Problems:
(1) Decide whether each statement, marked (a), (b), and (c), agrees with the show review, and for each one answer yes or no along with the exact words from the show review that settle it. (a) Syd's best friend is named Dina. (b) The show uses visuals from a single decade. (c) The producers of Stranger Things also produced this show.
(2) Copy the passage of the show review that starts at "As if teenage" and ends at "a physical outlet.".

Supplied text:
******

As if teenage life couldn’t get more angsty, Sydney Novak must learn to control her anger not only to suppress her newfound powers, but protect herself from being discovered. Syd’s quips and ordinary teenage rebellion are quickly seen by the audience as a veil for her feelings of desertion. Her mother’s emotional separation from the suicide of Syd’s father combined with her best friend Dina’s (Sofia Bryant) apparently seamless transition into the world of relationships and sex only cements her attitude to being the ‘other’. In true Carrie style, these feelings find a physical outlet.

The filmic aesthetic of TEOTFW is transferred into IANOWT, giving this Netflix Original an expansive and cinematic feel as well as one of inherent teen nostalgia through repeated golden and warm visual tones. It is not a surprise that the producers of Stranger Things also produced this show, however Forsman’s original story of all things gross and strange during adolescence preserves the voice of the show as one that is merely related and not a copy and paste of the same nostalgic and supernatural themes. The jumble of 70s, 80s and 90s visuals reinforces an idea of a non-time specific drama, serving to make the themes of adolescence and school life universal and at the forefront of the story. It is through this aesthetic that Syd’s powers are presented as both surreal yet grounded in realism, Entwistle masterfully straddling both the genres of teen drama and subversive heroic motifs (needing a mentor, keeping their powers a secret and struggling to control them to name a few) that Forsman wrote so well.

******

Collected material:

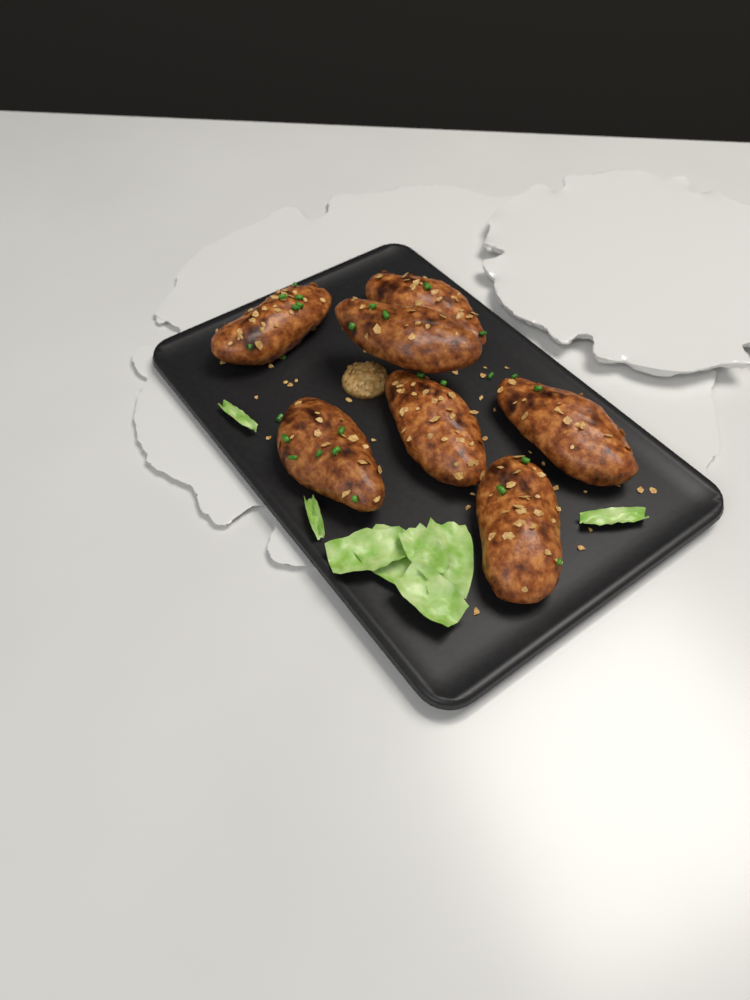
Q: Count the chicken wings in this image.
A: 7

******

Answers to the exercises:
(1)
(a) Yes: "her best friend Dina’s (Sofia Bryant)"
(b) No: "The jumble of 70s, 80s and 90s visuals"
(c) Yes: "the producers of Stranger Things also produced this show"

(2)
As if teenage life couldn’t get more angsty, Sydney Novak must learn to control her anger not only to suppress her newfound powers, but protect herself from being discovered. Syd’s quips and ordinary teenage rebellion are quickly seen by the audience as a veil for her feelings of desertion. Her mother’s emotional separation from the suicide of Syd’s father combined with her best friend Dina’s (Sofia Bryant) apparently seamless transition into the world of relationships and sex only cements her attitude to being the ‘other’. In true Carrie style, these feelings find a physical outlet.